§ What is required:
Make an exact copy of the entries, taking out every picture.

(Collected data entries)
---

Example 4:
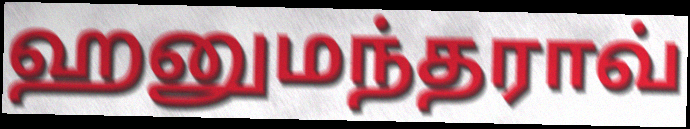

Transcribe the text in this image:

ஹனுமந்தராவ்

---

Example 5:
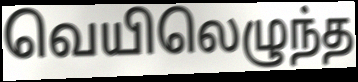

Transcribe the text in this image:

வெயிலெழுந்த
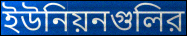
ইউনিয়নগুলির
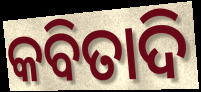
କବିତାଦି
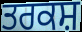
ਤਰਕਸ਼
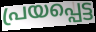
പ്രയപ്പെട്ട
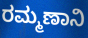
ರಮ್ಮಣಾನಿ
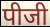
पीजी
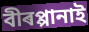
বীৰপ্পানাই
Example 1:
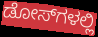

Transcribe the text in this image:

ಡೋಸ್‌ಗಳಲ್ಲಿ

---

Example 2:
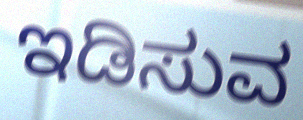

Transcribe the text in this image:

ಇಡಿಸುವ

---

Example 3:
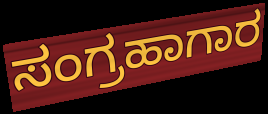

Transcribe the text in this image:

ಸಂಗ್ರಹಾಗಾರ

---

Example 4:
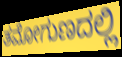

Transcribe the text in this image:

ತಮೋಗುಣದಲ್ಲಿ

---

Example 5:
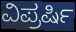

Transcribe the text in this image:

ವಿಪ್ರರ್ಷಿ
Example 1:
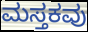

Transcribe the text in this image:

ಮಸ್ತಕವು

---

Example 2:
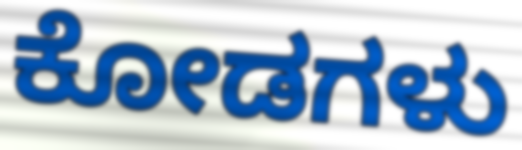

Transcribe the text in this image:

§ Exercise answer:
---

Example 4:

Transcribe the text in this image:

ஹனுமந்தராவ்

---

Example 5:

Transcribe the text in this image:

வெயிலெழுந்த
ইউনিয়নগুলির
କବିତାଦି
ਤਰਕਸ਼
പ്രയപ്പെട്ട
ರಮ್ಮಣಾನಿ
पीजी
বীৰপ্পানাই
Example 1:

Transcribe the text in this image:

ಡೋಸ್‌ಗಳಲ್ಲಿ

---

Example 2:

Transcribe the text in this image:

ಇಡಿಸುವ

---

Example 3:

Transcribe the text in this image:

ಸಂಗ್ರಹಾಗಾರ

---

Example 4:

Transcribe the text in this image:

ತಮೋಗುಣದಲ್ಲಿ

---

Example 5:

Transcribe the text in this image:

ವಿಪ್ರರ್ಷಿ
Example 1:

Transcribe the text in this image:

ಮಸ್ತಕವು

---

Example 2:

Transcribe the text in this image:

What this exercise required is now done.